Data excerpts
◆ ◆ ◆ ◆

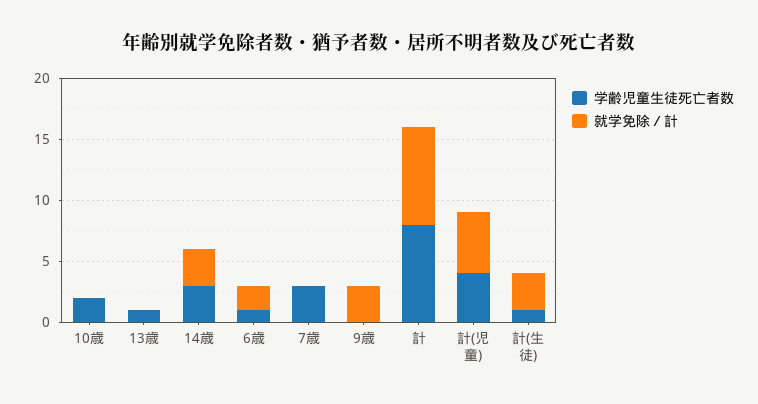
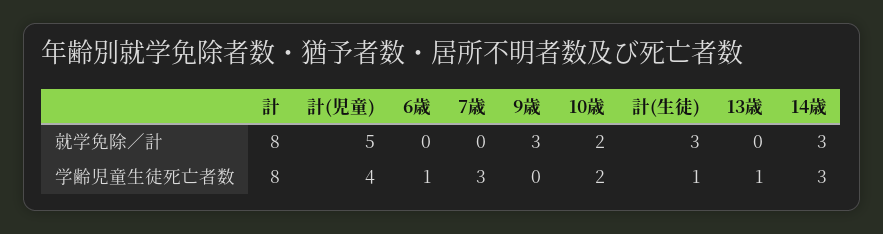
  {
    "学齢児童生徒死亡者数": {
      "10歳": 2,
      "13歳": 1,
      "14歳": 3,
      "6歳": 1,
      "7歳": 3,
      "9歳": 0,
      "計": 8,
      "計(児童)": 4,
      "計(生徒)": 1
    },
    "就学免除／計": {
-     "10歳": 0,
+     "10歳": 2,
      "13歳": 0,
      "14歳": 3,
-     "6歳": 2,
+     "6歳": 0,
      "7歳": 0,
      "9歳": 3,
      "計": 8,
      "計(児童)": 5,
      "計(生徒)": 3
    }
  }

◆ ◆ ◆ ◆

* **Exercise directions**: Return each entry exactly as given. Leave the images out.

* **Worked solution**:
  {
    "学齢児童生徒死亡者数": {
      "10歳": 2,
      "13歳": 1,
      "14歳": 3,
      "6歳": 1,
      "7歳": 3,
      "9歳": 0,
      "計": 8,
      "計(児童)": 4,
      "計(生徒)": 1
    },
    "就学免除／計": {
-     "10歳": 0,
+     "10歳": 2,
      "13歳": 0,
      "14歳": 3,
-     "6歳": 2,
+     "6歳": 0,
      "7歳": 0,
      "9歳": 3,
      "計": 8,
      "計(児童)": 5,
      "計(生徒)": 3
    }
  }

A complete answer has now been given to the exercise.